======== Information shown

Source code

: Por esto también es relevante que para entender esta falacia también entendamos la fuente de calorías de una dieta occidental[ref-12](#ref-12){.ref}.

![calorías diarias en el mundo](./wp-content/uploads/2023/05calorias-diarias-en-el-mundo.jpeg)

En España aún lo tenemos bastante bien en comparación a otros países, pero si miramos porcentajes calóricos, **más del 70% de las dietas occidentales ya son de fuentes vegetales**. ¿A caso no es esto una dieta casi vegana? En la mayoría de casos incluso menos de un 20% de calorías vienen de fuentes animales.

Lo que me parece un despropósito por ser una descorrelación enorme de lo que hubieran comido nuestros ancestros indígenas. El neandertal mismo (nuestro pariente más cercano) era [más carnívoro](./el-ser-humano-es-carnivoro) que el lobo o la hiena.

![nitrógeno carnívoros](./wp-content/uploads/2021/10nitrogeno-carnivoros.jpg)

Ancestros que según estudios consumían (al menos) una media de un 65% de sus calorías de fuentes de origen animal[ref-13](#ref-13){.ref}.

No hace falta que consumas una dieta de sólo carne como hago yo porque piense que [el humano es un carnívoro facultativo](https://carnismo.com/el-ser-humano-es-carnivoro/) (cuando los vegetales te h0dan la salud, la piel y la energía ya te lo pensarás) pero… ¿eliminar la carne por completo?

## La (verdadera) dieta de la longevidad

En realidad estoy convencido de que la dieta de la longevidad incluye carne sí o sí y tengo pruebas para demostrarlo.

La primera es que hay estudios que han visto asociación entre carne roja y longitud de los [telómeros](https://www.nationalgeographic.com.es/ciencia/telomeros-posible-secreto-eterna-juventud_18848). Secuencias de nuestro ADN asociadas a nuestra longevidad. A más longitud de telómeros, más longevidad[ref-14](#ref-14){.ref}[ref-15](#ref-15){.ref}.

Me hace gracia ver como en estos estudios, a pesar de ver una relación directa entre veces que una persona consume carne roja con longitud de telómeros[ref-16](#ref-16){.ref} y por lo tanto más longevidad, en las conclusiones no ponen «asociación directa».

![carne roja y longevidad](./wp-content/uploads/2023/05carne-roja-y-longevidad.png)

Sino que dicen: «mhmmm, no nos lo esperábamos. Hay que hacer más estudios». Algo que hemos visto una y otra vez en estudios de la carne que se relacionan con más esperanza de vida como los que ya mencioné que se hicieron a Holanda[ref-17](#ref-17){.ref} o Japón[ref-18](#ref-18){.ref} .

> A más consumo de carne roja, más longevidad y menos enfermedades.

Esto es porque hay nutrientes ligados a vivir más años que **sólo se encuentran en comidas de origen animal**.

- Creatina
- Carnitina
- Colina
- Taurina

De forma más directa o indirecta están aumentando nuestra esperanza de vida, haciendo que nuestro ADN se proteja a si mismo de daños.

================

Directions: Quote the material word for word, from the line that contains "Esto es porque" up to and including its final line.

Task answer:
Esto es porque hay nutrientes ligados a vivir más años que **sólo se encuentran en comidas de origen animal**.

- Creatina
- Carnitina
- Colina
- Taurina

De forma más directa o indirecta están aumentando nuestra esperanza de vida, haciendo que nuestro ADN se proteja a si mismo de daños.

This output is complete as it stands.